L'ambiance se détériore subitement et sévèrement en milieu de semaine sur le marché suisse en première partie de séance. La vague baissière n'épargne aucun secteur, aussi défensif soit-il.

Dans l'après-midi, la situation s'arrange quelque peu, New York affichant un certain sang-froid à l'ouverture. L'indice SMI s'en sort plutôt bien puisqu'il termine la journée en recul de 2,1% à 7225,7 points, après avoir touché un point bas de 6980 points en cours de séance, un niveau inédit depuis exactement une année. Il enregistre ainsi sa sixième séance consécutive de baisse. Les raisons de ce mini krach résident dans les craintes liées aux problèmes économiques et financiers au Japon, à la faiblesse du marché leader de Wall Street et aux incertitudes quant à l'évolution de la conjoncture mondiale. La question est désormais de savoir si la Banque centrale européenne et la Réserve fédérale comptent venir au secours des marchés boursiers. La seconde réunit son comité la semaine prochaine, le 20 mars. Selon certains observateurs, elle pourrait intervenir et procéder à une détente monétaire si le Dow Jones touche la zone des 9600-9700 points. Affaire à suivre.

■ CONSIGNE
Recopiez le passage du texte sur la Bourse suisse compris entre « L'ambiance se détériore » et « aussi défensif soit-il. », ces deux bornes incluses.

■ DONNÉES SOURCES
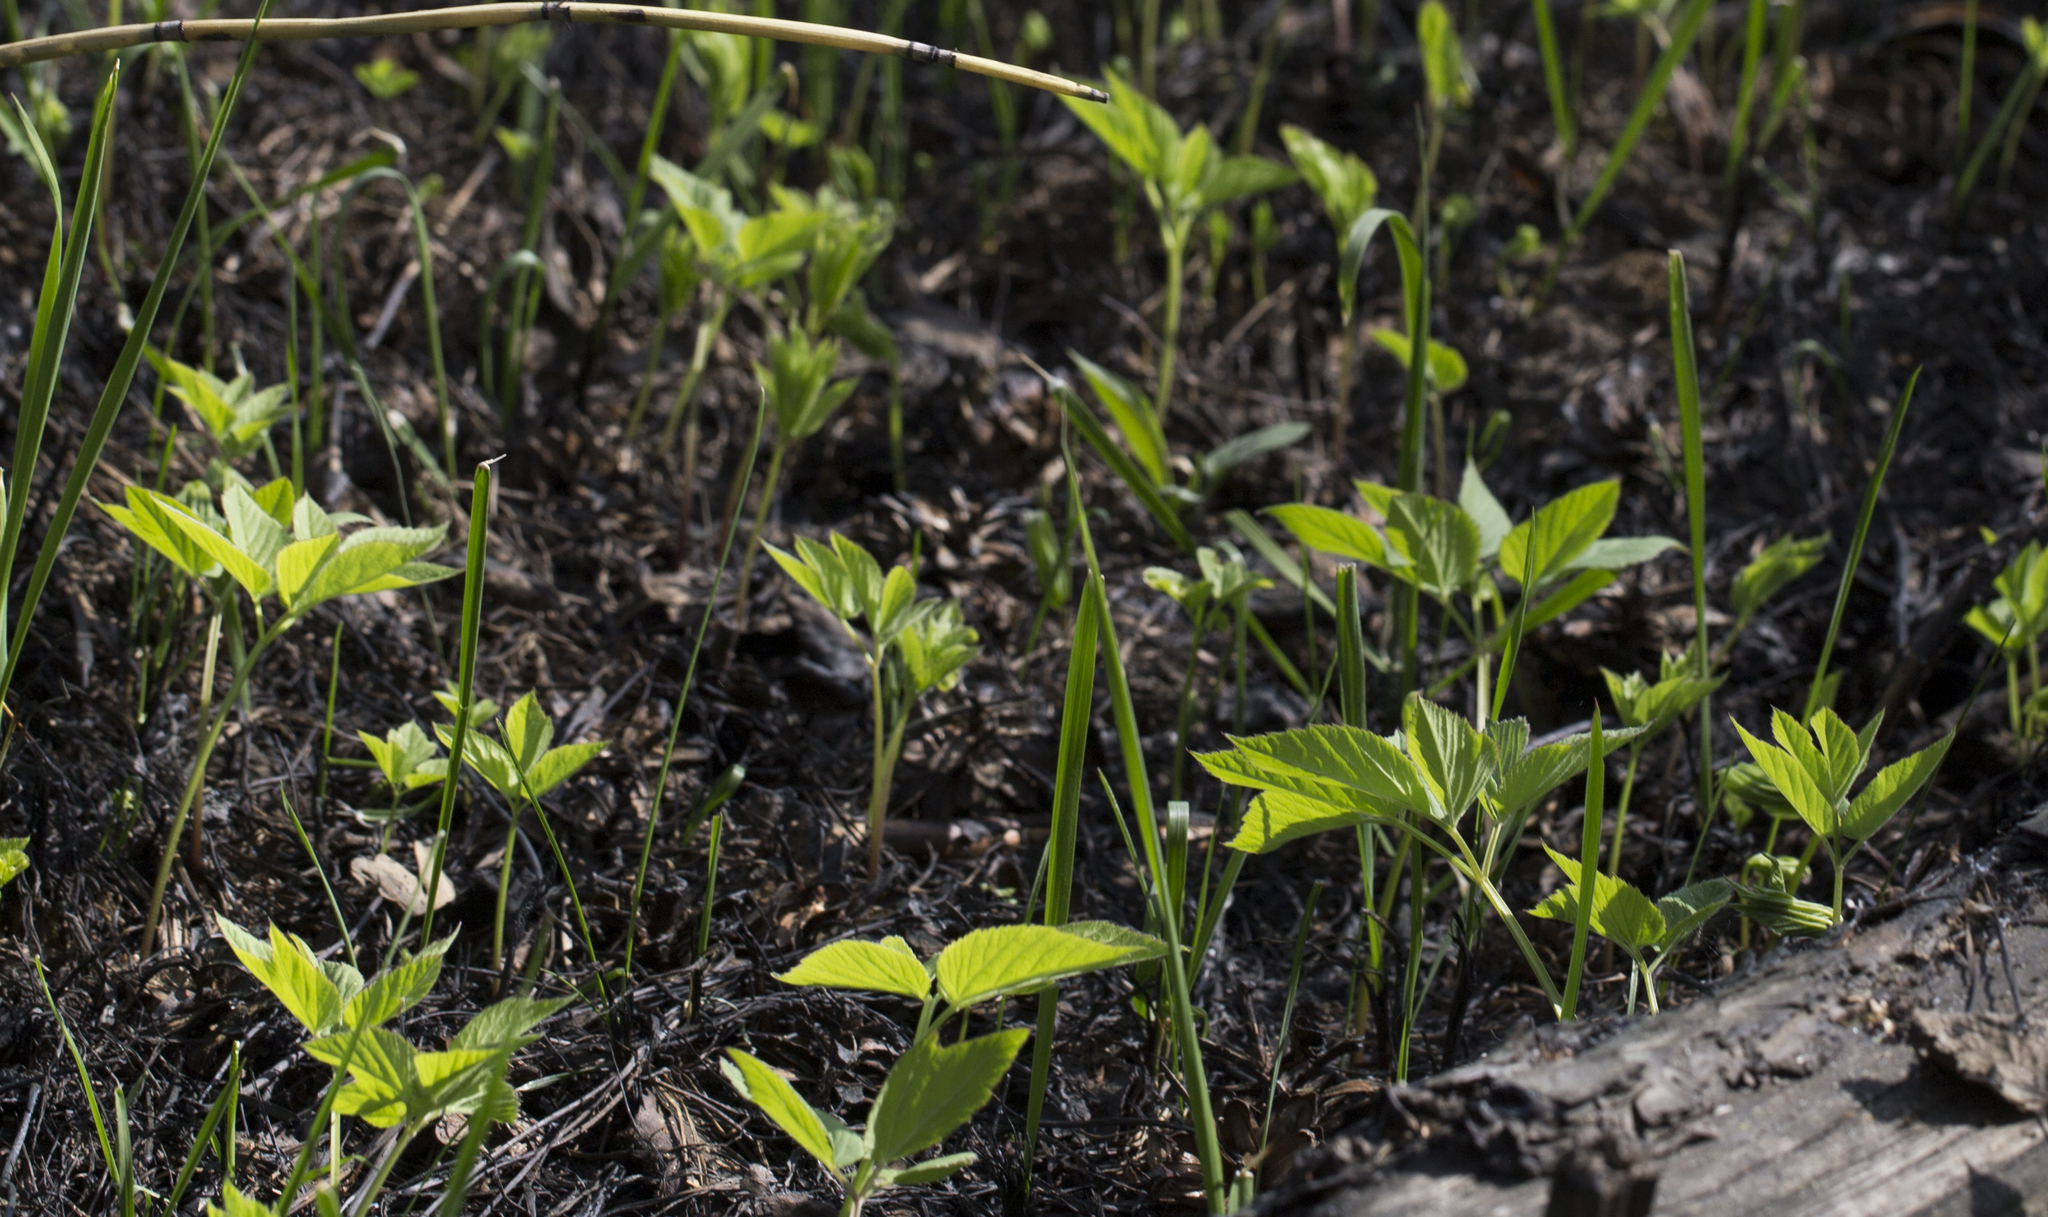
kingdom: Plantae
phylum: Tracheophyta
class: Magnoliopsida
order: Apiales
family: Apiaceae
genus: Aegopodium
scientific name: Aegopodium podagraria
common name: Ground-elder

■ RÉPONSE
L'ambiance se détériore subitement et sévèrement en milieu de semaine sur le marché suisse en première partie de séance. La vague baissière n'épargne aucun secteur, aussi défensif soit-il.